Document source
###

Interview de M. Patrick Devejian, ministre délégué aux libertés locales, à Radio Classique le 7 octobre 2003, sur le débat autour de l'assouplissement de la loi sur les 35 heures, la fiscalité locale et la préparation des élections régionales en Ile-de-France.

Prononcé le

Intervenant(s) : 

Média : Radio Classique

Texte intégral

H. Lauret-. Bonjour monsieur le Ministre.
- "Bonjour. "
La France est en état de récession, c'est J.-P. Raffarin, qui le dit depuis Moscou. Et pendant ce temps, la polémique bat son plein sur les 35 heures. Décidément, nous faisons toujours à la fois dans l'exception et l'originalité.
- "Les 35 heures ce n'est pas quelque chose qui nous aide dans la situation difficile où on est. Ce n'est pas la cause de la récession. Les causes sont d'abord d'ordre international, mais ça ne nous aide pas. "
Oui, ça ne nous aide pas, mais est-ce que la polémique aujourd'hui est utile à ce pays, puisque après tout on s'en souvient, le président de la République, pendant sa campagne électorale et l'UMP dans l'élaboration de sa plate-forme législative, avaient été clairs : il n'y aura pas de remise en cause législative, par voie de loi donc, des 35 heures ?

###

Données brutes

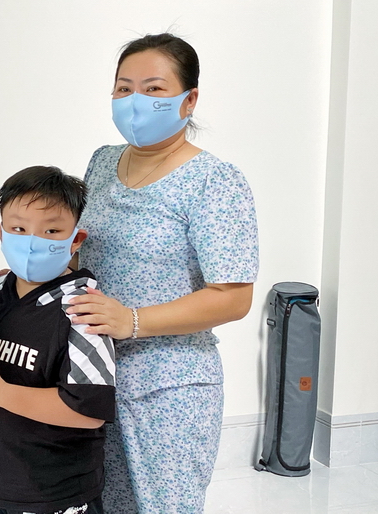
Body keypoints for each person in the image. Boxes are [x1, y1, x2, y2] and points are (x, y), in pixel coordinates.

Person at [64, 33, 259, 513]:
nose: (135, 101)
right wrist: (34, 271)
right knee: (100, 503)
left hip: (170, 386)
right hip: (95, 373)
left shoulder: (215, 182)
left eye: (153, 89)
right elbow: (88, 254)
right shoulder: (102, 162)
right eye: (123, 88)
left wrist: (132, 320)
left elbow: (233, 296)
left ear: (189, 100)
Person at [0, 166, 117, 514]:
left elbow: (88, 412)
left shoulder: (84, 309)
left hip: (54, 494)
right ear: (0, 232)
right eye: (19, 229)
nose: (32, 241)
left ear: (75, 240)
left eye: (52, 231)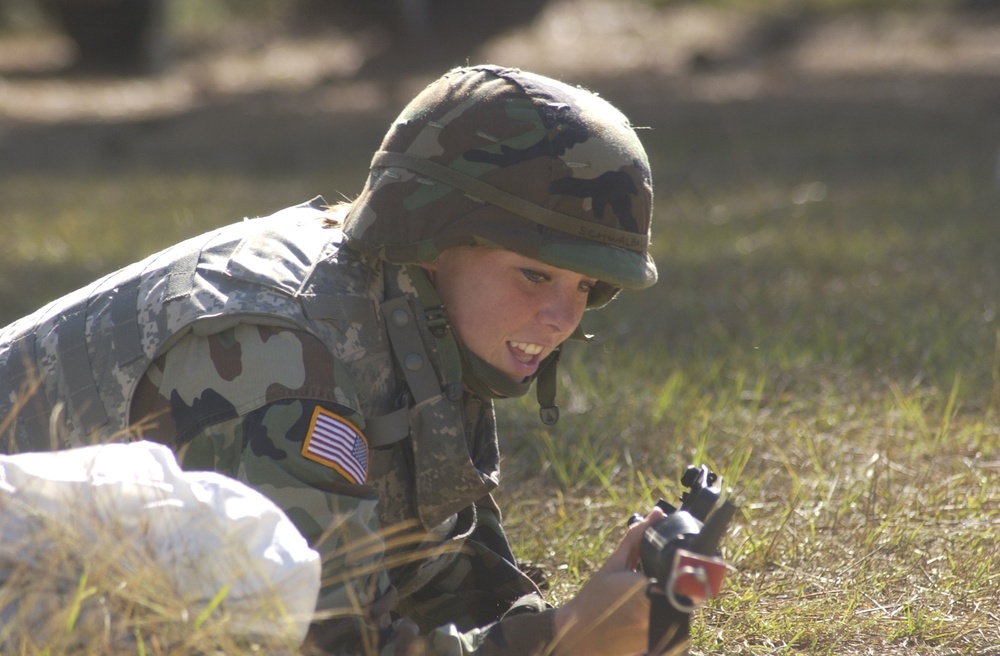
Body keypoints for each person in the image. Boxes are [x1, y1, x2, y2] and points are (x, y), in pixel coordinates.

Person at [0, 64, 679, 655]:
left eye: (586, 287)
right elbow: (319, 645)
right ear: (432, 241)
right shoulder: (277, 361)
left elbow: (435, 576)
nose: (564, 318)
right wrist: (562, 641)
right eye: (536, 276)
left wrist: (574, 624)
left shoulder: (419, 319)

###

Tâches à faire
[A] Dites si chacune de ces phrases correspond à l'interview sur les 35 heures, en répondant par oui ou par non et en citant mot pour mot le passage qui tranche : (i) Pour le ministre, les 35 heures sont la cause de la récession. (ii) L'interview a eu lieu sur Radio Classique. (iii) C'est depuis Moscou que J.-P. Raffarin dit que la France est en récession.
[B] Traduisez en anglais cette phrase de l'interview sur les 35 heures : « Les causes sont d'abord d'ordre international, mais ça ne nous aide pas. »
[C] Poursuivez l'interview sur les 35 heures juste après sa dernière réplique.

Résultats de l'exercice
[A]
(i) Non : « Ce n'est pas la cause de la récession. »
(ii) Oui : « Média : Radio Classique »
(iii) Oui : « c'est J.-P. Raffarin, qui le dit depuis Moscou »

[B] The causes are first and foremost international, but it doesn't help us.

[C]
- "Oui. Ni même du principe des 35 heures, mais par contre on peut très bien avoir des aménagements et des assouplissements importants dans ce dispositif. Ca coûte quand même, tout compris, 13 milliards et demi d'euros chaque année au budget de la France. Alors le coup est parti, donc il est difficile de revenir dessus. Mais quand on stigmatise nos déficits, il faut savoir d'où ils viennent. "
Mais est-ce qu'on peut dire à ce point que les 35 heures sont responsables comme l'a dit A. Lambert d'une partie significative du déficit public français ?
- "Eh bien oui. Ecoutez ! 13 milliards et demi d'euros. Si on prend le coût des mesures Aubry, 8 milliards, le coût des embauches dans le secteur public, plus la convergence des SMIC, si vous mettez ça ensemble - ils nous avaient laissé six SMIC, dans tous les sens du terme, à la fin de leur séjour -, ça nous fait 13 milliards et demi. Ca pèse sur les finances publiques, chacun le comprend et ça pèse pour ne pas produire quoi que ce soit. "
P. Devedjian, est-ce que c'est ça le fond du problème ? Ou est-ce que ce n'est pas l'état d'esprit, cette espèce de torpeur qui s'est un peu installé dans le système économique ? Les patrons s'en plaignent aussi de cet état d'esprit ?
- "Je ne le crois pas. D'abord les Français sont beaucoup plus dynamiques... Il est à la mode de le dire en ce moment. Ils ont des tas de qualités, ils sont très imaginatifs, ils sont très créatifs, quand ils le veulent. Mais c'est vrai que..."
Mais en déclin ?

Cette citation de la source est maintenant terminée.